We found out that our loan servicing software had incorrect rules for identifying the proper categorizing of the disputes. Now, we are putting in new rules and overriding the old rules. This was a preventable calamity. We want your guidance to know when we must conduct an investigation. 

When must we investigate a direct dispute over the information in a credit report? 

What are the exceptions to the requirements to conduct the investigation? 

ANSWER 

To begin, let's be clear about what is a "direct dispute." This is a statutorily defined term.[i] In essence, it is a dispute by a consumer directly to a furnisher – including a furnisher that is a debt collector – concerning the accuracy of any information in a consumer report and pertaining to an account or other relationship that the furnisher has or had with the consumer. 

By the word "accuracy," I mean reported information[ii] about an account or other relationship with the consumer that reflects the terms of and liability for the account (or other relationship), reflects the consumer's performance and other conduct with respect to the account (or other relationship), and identifies the appropriate consumer. 

So, when should you conduct an investigation in connection with a direct dispute involving a consumer report? What is required is a reasonable investigation. There are four primary direct disputes that require a reasonable investigation. Let's consider each of them.

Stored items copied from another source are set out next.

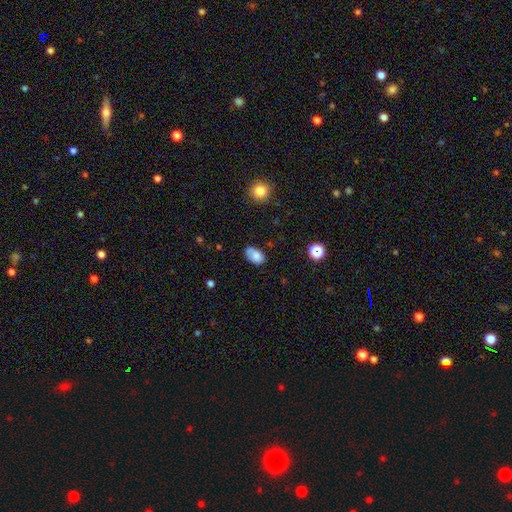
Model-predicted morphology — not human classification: A smooth galaxy with no disk features (78%) that is in between round and cigar-shaped (89%).

Vote fractions:
- Smooth or featured? smooth: 78% / featured or disk: 12% / star or artifact: 9%
- How rounded? in between: 89% / round: 10% / cigar-shaped: 1%
- Merging? none: 59% / minor disturbance: 28% / major disturbance: 8% / merger: 5%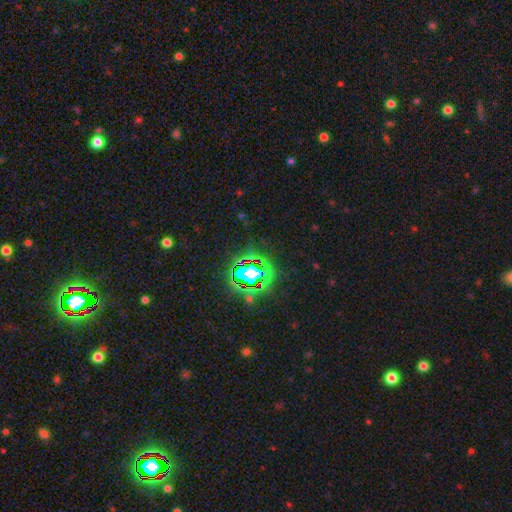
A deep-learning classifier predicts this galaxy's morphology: Smooth or featured? Predicted: star or artifact (p=0.83).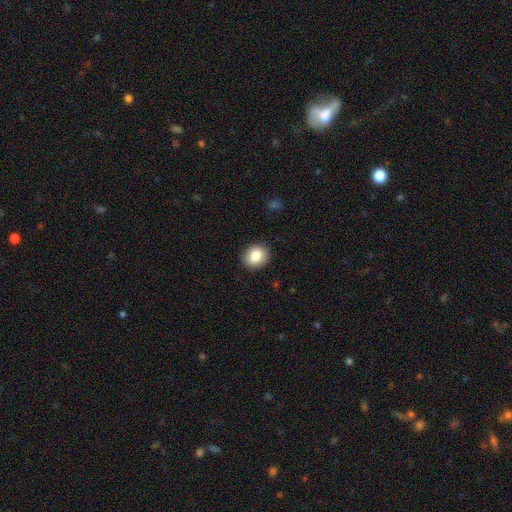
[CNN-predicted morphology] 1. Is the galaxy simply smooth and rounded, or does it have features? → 85% smooth, 9% star or artifact, 6% featured or disk.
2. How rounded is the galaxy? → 69% round, 30% in between, 1% cigar-shaped.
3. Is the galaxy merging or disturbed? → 89% none, 8% minor disturbance, 2% major disturbance, 1% merger.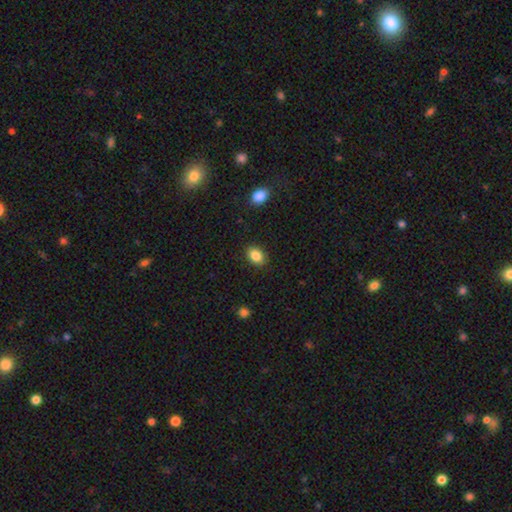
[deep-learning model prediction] Smooth or featured? Predicted: smooth (p=0.86). How rounded? Predicted: in between (p=0.78). Merging? Predicted: none (p=0.87).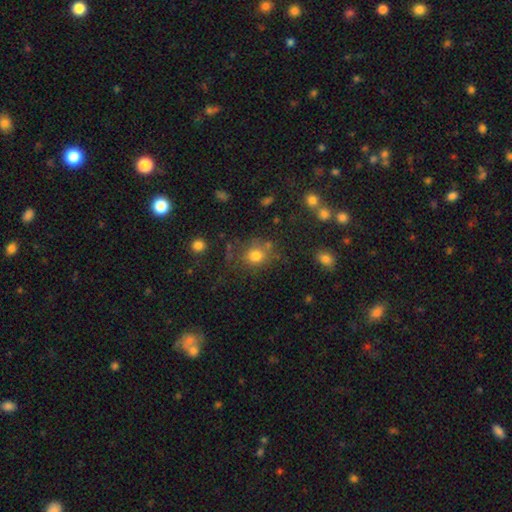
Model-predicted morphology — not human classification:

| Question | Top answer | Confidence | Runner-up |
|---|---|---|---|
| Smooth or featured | smooth | 76% | star or artifact (15%) |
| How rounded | round | 79% | in between (20%) |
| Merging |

 Required Investigation of a Direct Dispute

 1. The consumer's liability for a credit account or other debt with the furnisher, such as direct disputes relating to whether (a) there is or has been identity theft or fraud against the consumer, (b) whether there is individual or joint liability on an account, or (c) whether the consumer is an authorized user of a credit account;

 2. The terms of a credit account or other debt with the furnisher, such as direct disputes relating to the type of account, principal balance, scheduled payment amount on an account, or the amount of the credit limit on an open-end account;

3. The consumer's performance or other conduct concerning an account or other relationship with the furnisher, such as direct disputes relating to the current payment status, high balance, the date a payment was made, the amount of a payment made, or the date an account was opened or closed; or

 4. Any other information included in a consumer report regarding an account or other relationship with the furnisher that bears on the consumer's creditworthiness, credit standing, credit capacity, character, general reputation, personal characteristics, or mode of living.[iii] 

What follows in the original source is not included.